Praise for Easter Rabbit

I’ve been reading and enjoying Joe Young’s microfiction for years now. He can do more in 50 words than any writer I know. The tiny stories in Easter Rabbit are complete and whole, with language that surprises and never grows stale.
Mary Miller, author of Big World

What’s disarming is how effective these stories are in Easter Rabbit. You expect something so terse to feel incomplete, a mere piece of some greater whole, but the stories, moments, relationships, and feelings in these 100 pages end up saying all they need to in an artfully precise use of language.
Baltimore City Paper

These stories tick along with such sentences until the camera starts to melt: the world suddenly understood not through mimetic language but through the imposition of imagination. Conversations invent machines, a spider bite invents a vision of God … Their job is to permute our circumstances and our language until they’ve uncovered new ways to make our world mysterious again.
Mike Young, NOÖ Journal

It’s tempting to compare Joseph’s marvelous collection of microfictions to many things, miniature portraits, maybe, or model ships inside bottles, or flashes of lives glimpsed through windows in the night. But when writing is as honest and true as this, it seems wrong to call it anything but what it is: very very short, very very good stories, each one grasping at “starlight . . . out of reach” with “small and smaller tries.”
Pasha Malla, author of The Withdrawal Method

Those who liked their fiction well-defined or gobbled up and forgotten after a single reading, will find Easter Rabbit vexing. But in its open-ended form, in its prism-like prose, this is one book that the reader can return to again and again to see new meanings. In that sense, I believe the book is worth far more than its price.
David Woodruff, The Short Review

The bottom line is that Young takes situations that seem, mostly, fairly mundane, and breathes meaning into them. A man sees a black rat running through the leaves and this becomes a beautiful moment.
CL Bledsoe, Ghoti Magazine

With their directness and precision, their attention to what Ezra Pound would call “luminous details,” Joseph Young’s microfictions might be mistaken for Imagist poems, but with their shift away from showing “things” as “things” toward “things” as something else, or, rather, toward portraying both the “thingness” of the thing and  of some different “thing,” his miniatures suggest something altogether different.
John Madera, New Pages

These are not stories in the traditional sense and I can’t really compare this writing to any other, which is a very good thing.
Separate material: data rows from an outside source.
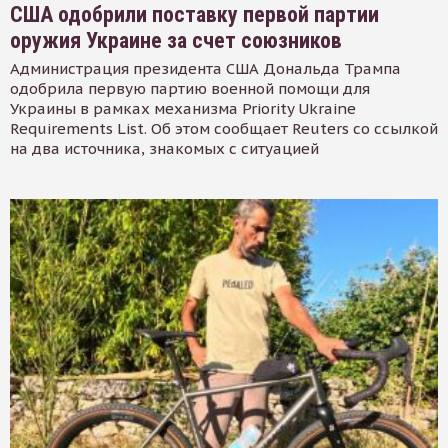
США одобрили поставку первой партии
оружия Украине за счет союзников
Администрация президента США Дональда Трампа
одобрила первую партию военной помощи для
Украины в рамках механизма Priority Ukraine
Requirements List. Об этом сообщает Reuters со ссылкой
на два источника, знакомых с ситуацией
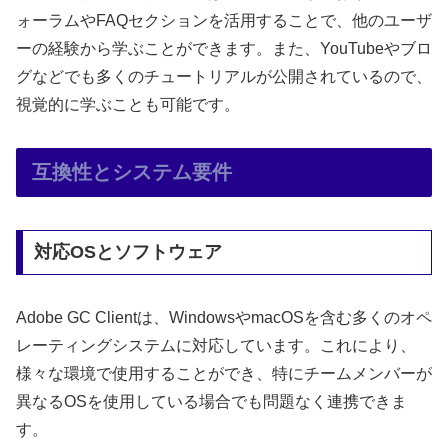
ォーラムやFAQセクションを活用することで、他のユーザ
ーの経験から学ぶことができます。また、YouTubeやブロ
グなどでも多くのチュートリアルが公開されているので、
視覚的に学ぶことも可能です。
互換性とシステム要件
対応OSとソフトウェア
Adobe GC Clientは、WindowsやmacOSを含む多くのオペ
レーティングシステムに対応しています。これにより、
様々な環境で使用することができ、特にチームメンバーが
異なるOSを使用している場合でも問題なく連携できま
す。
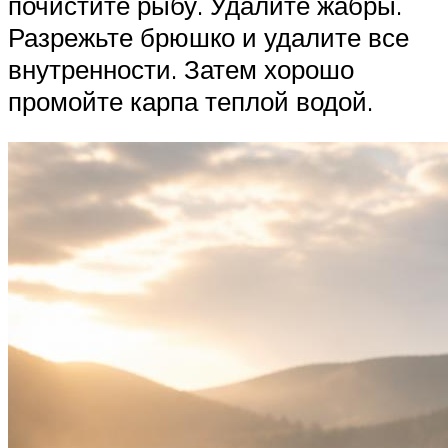
почистите рыбу. Удалите жабры.
Разрежьте брюшко и удалите все
внутренности. Затем хорошо
промойте карпа теплой водой.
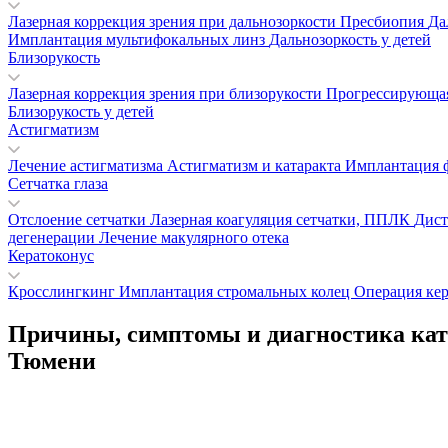
Лазерная коррекция зрения при дальнозоркости
Пресбиопия
Да
Имплантация мультифокальных линз
Дальнозоркость у детей
Близорукость
Лазерная коррекция зрения при близорукости
Прогрессирующая
Близорукость у детей
Астигматизм
Лечение астигматизма
Астигматизм и катаракта
Имплантация 
Сетчатка глаза
Отслоение сетчатки
Лазерная коагуляция сетчатки, ППЛК
Дист
дегенерации
Лечение макулярного отека
Кератоконус
Кросслингкинг
Имплантация стромальных колец
Операция кер
Причины, симптомы и диагностика ка
Тюмени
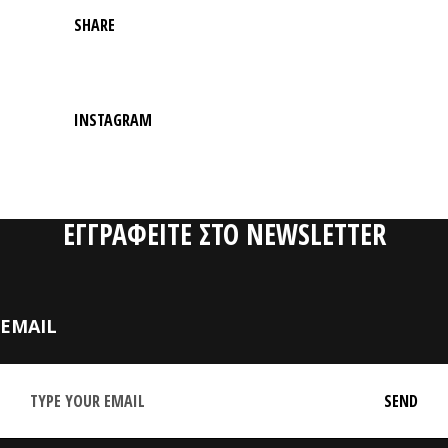
SHARE
INSTAGRAM
ΕΓΓΡΑΦΕΙΤΕ ΣΤΟ NEWSLETTER
EMAIL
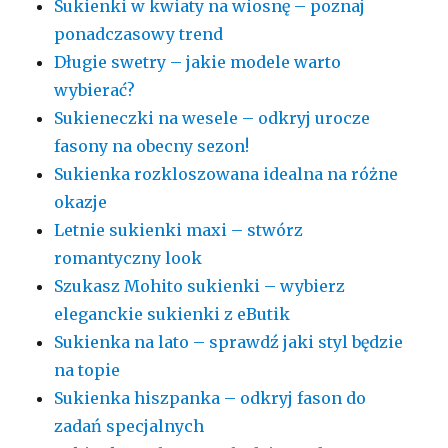
Sukienki w kwiaty na wiosnę – poznaj
ponadczasowy trend
Długie swetry – jakie modele warto
wybierać?
Sukieneczki na wesele – odkryj urocze
fasony na obecny sezon!
Sukienka rozkloszowana idealna na różne
okazje
Letnie sukienki maxi – stwórz
romantyczny look
Szukasz Mohito sukienki – wybierz
eleganckie sukienki z eButik
Sukienka na lato – sprawdź jaki styl będzie
na topie
Sukienka hiszpanka – odkryj fason do
zadań specjalnych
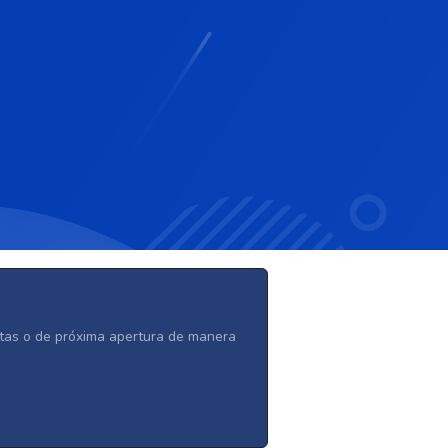
ertas o de próxima apertura de manera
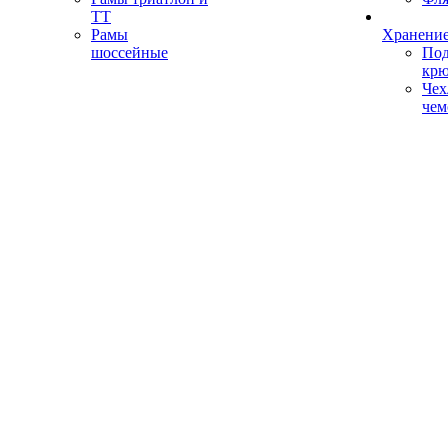
ТТ
Рамы
Хранение
шоссейные
Под
кр
Чех
чем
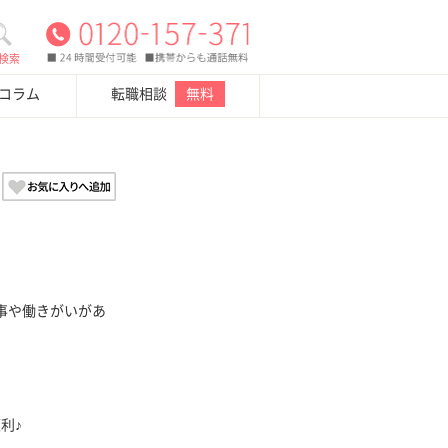
検索
・コラム
転職相談
無料
事や働きがいがあ
利♪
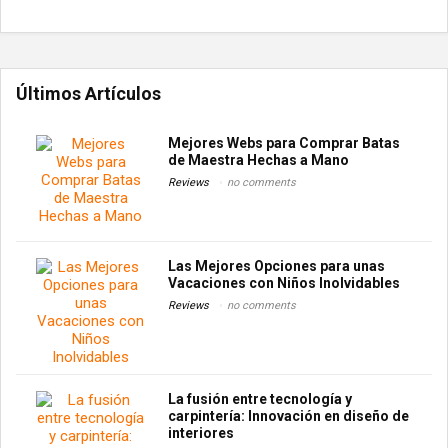
Últimos Artículos
Mejores Webs para Comprar Batas
de Maestra Hechas a Mano
Reviews
no comments
Las Mejores Opciones para unas
Vacaciones con Niños Inolvidables
Reviews
no comments
La fusión entre tecnología y
carpintería: Innovación en diseño de
interiores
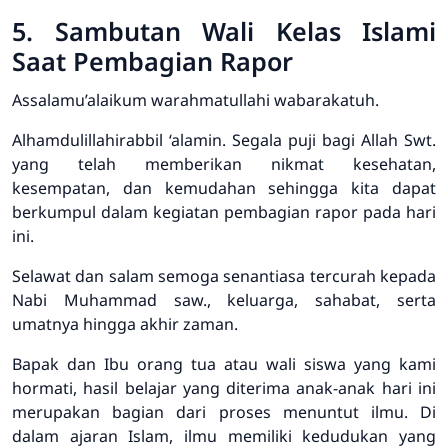
5. Sambutan Wali Kelas Islami
Saat Pembagian Rapor
Assalamu’alaikum warahmatullahi wabarakatuh.
Alhamdulillahirabbil ‘alamin. Segala puji bagi Allah Swt.
yang telah memberikan nikmat kesehatan,
kesempatan, dan kemudahan sehingga kita dapat
berkumpul dalam kegiatan pembagian rapor pada hari
ini.
Selawat dan salam semoga senantiasa tercurah kepada
Nabi Muhammad saw., keluarga, sahabat, serta
umatnya hingga akhir zaman.
Bapak dan Ibu orang tua atau wali siswa yang kami
hormati, hasil belajar yang diterima anak-anak hari ini
merupakan bagian dari proses menuntut ilmu. Di
dalam ajaran Islam, ilmu memiliki kedudukan yang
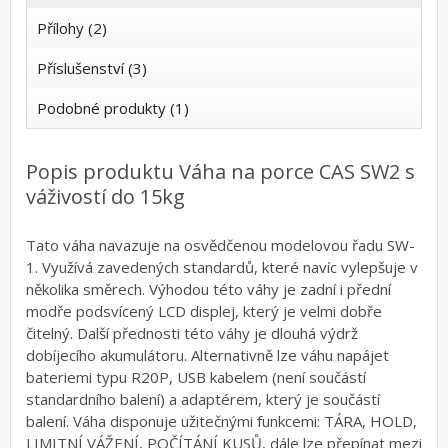
Přílohy (2)
Příslušenství (3)
Podobné produkty (1)
Popis produktu Váha na porce CAS SW2 s
váživostí do 15kg
Tato váha navazuje na osvědčenou modelovou řadu SW-
1. Využívá zavedených standardů, které navíc vylepšuje v
několika směrech. Výhodou této váhy je zadní i přední
modře podsvícený LCD displej, který je velmi dobře
čitelný. Další přednosti této váhy je dlouhá výdrž
dobíjecího akumulátoru. Alternativně lze váhu napájet
bateriemi typu R20P, USB kabelem (není součástí
standardního balení) a adaptérem, který je součástí
balení. Váha disponuje užitečnými funkcemi: TÁRA, HOLD,
LIMITNÍ VÁŽENÍ, POČÍTÁNÍ KUSŮ, dále lze přepínat mezi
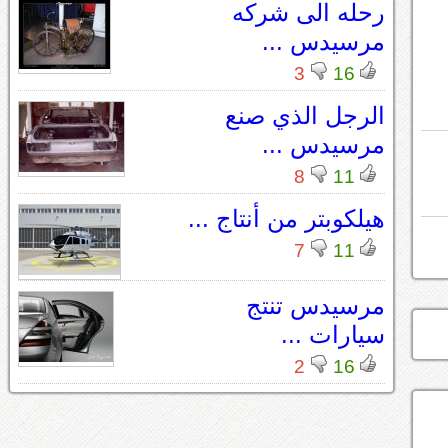
رحله الى شركه
مرسيدس ...
3
16
الرجل الذي صنع
مرسيدس ...
8
11
هيلكوبتر من أنتاج ...
7
11
مرسيدس تنتج
سيارات ...
2
16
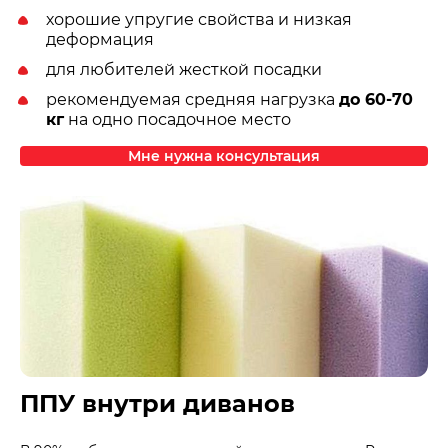
хорошие упругие свойства и низкая
деформация
для любителей жесткой посадки
рекомендуемая средняя нагрузка
до 60-70
кг
на одно посадочное место
Мне нужна консультация
ППУ внутри диванов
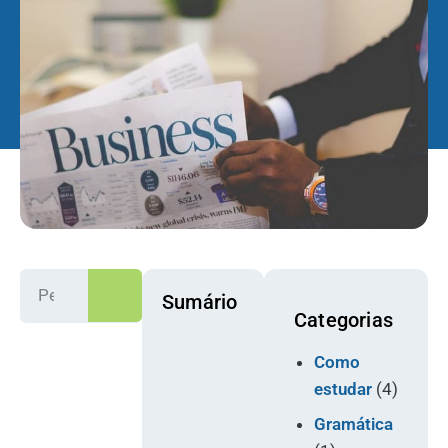
Sumário
Categorias
Como
estudar
(4)
Gramática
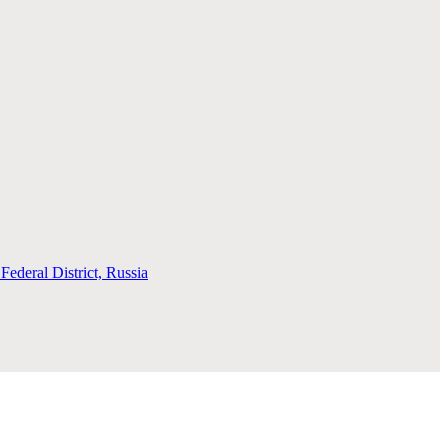
deral District, Russia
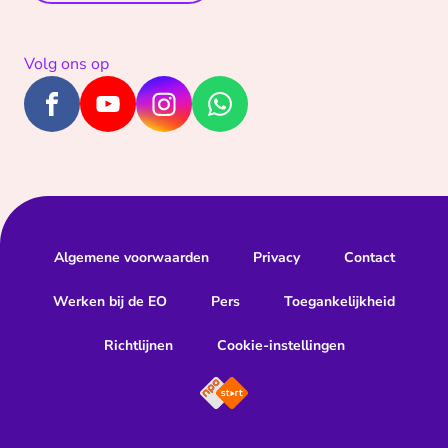
Volg ons op
Algemene voorwaarden
Privacy
Contact
Werken bij de EO
Pers
Toegankelijkheid
Richtlijnen
Cookie-instellingen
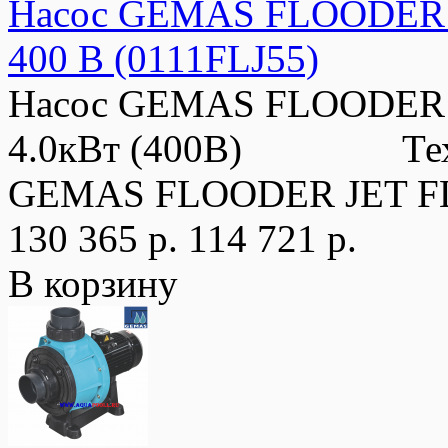
Насос GEMAS FLOODER JE
400 В (0111FLJ55)
Насос GEMAS FLOODER JE
4.0кВт (400В) Технич
GEMAS FLOODER JET FL
130 365 р.
114 721 р.
В корзину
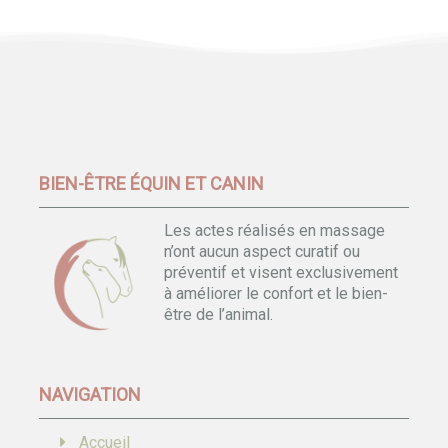
BIEN-ÊTRE ÉQUIN ET CANIN
Les actes réalisés en massage
n’ont aucun aspect curatif ou
préventif et visent exclusivement
à améliorer le confort et le bien-
être de l’animal.
NAVIGATION
Accueil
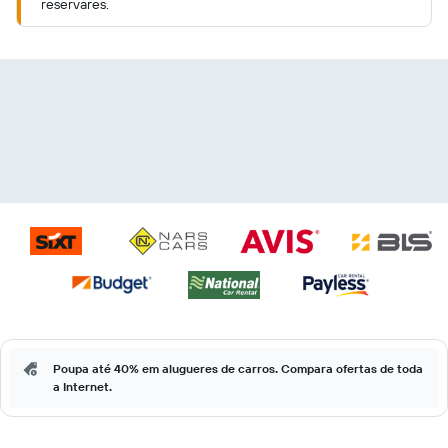
reservares.
Poupa até 40% em alugueres de carros. Compara ofertas de toda
a Internet.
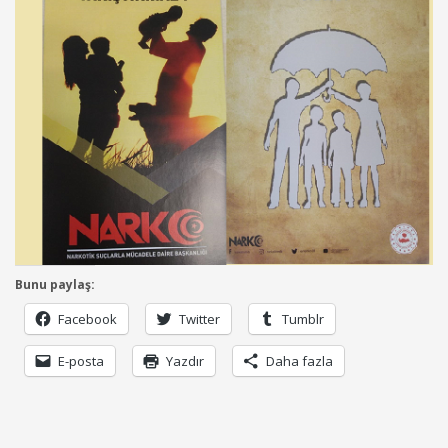
Bunu paylaş:
Facebook
Twitter
Tumblr
E-posta
Yazdır
Daha fazla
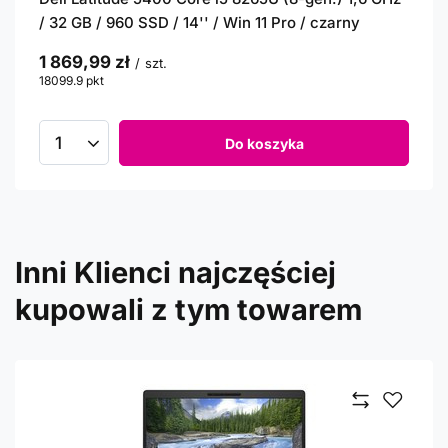
/ 32 GB / 960 SSD / 14'' / Win 11 Pro / czarny
1 869,99 zł
/
szt.
18099.9
pkt
punktów
Do koszyka
Inni Klienci najczęściej
kupowali z tym towarem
I feel both smarter and dumber reading Joseph Young’s work, but ultimately I feel … nourished. Because he brings to writing what I go to writing for and that is the beauty and depth of a true artist.
Kathy Fish, JMWW

The relationship between text and reader becomes transactional, how much are we willing to give and how much do we want to take. The small texts draw us in and the white space requires us to go beyond the page, beyond the comfort of the words and to our own black box.
Megan Lavelle, BMoreArt

Something will sneak up on you [in these stories], something long forgotten, the back of your head will fall out and you will remember the time you took that big breath and really felt the heaviness of all your surroundings.
David Peak, Ghost Factory
 
Easter Rabbit takes words and makes them mean more, makes them hit us harder, makes us see better how language functions in short breaths, in gasps, in tight fists.
JA Tyler, Rumble

This is an IMPORTANT book. Some reviewer predicted early in Richard Brautigan’s career that he was creating a new genre, that one day we’d read novels, poems, short stories, and ‘brautigans.’ He was right, even if common parlance has yet to catch up. Enter the new mode of writing: ‘joe-youngs.’
John Dermot Woods, Big Other

Young’s microfictions function like emergency life rafts in that he gets this ostensibly small bit of material into your head and then pulls the cord and something huge unfolds.
Josh Maday, htmlgiant

Filled with pleasure and surprise, Easter Rabbit is a series of haunting whispers that resonate. With a voice of stunning curiosity, Joe Young’s microfiction is graceful and unique, a satisfying, tasteful indulgence.
Kim Chinquee, author of Pretty

Joe Young’s lovely little fictions present objects and parts, voices guiding voices, striking images in solid prose. A city of familiar scenes rises around the reader, who may be surprised to find how quickly they attach and draw her near. These are puzzles best devoured slowly.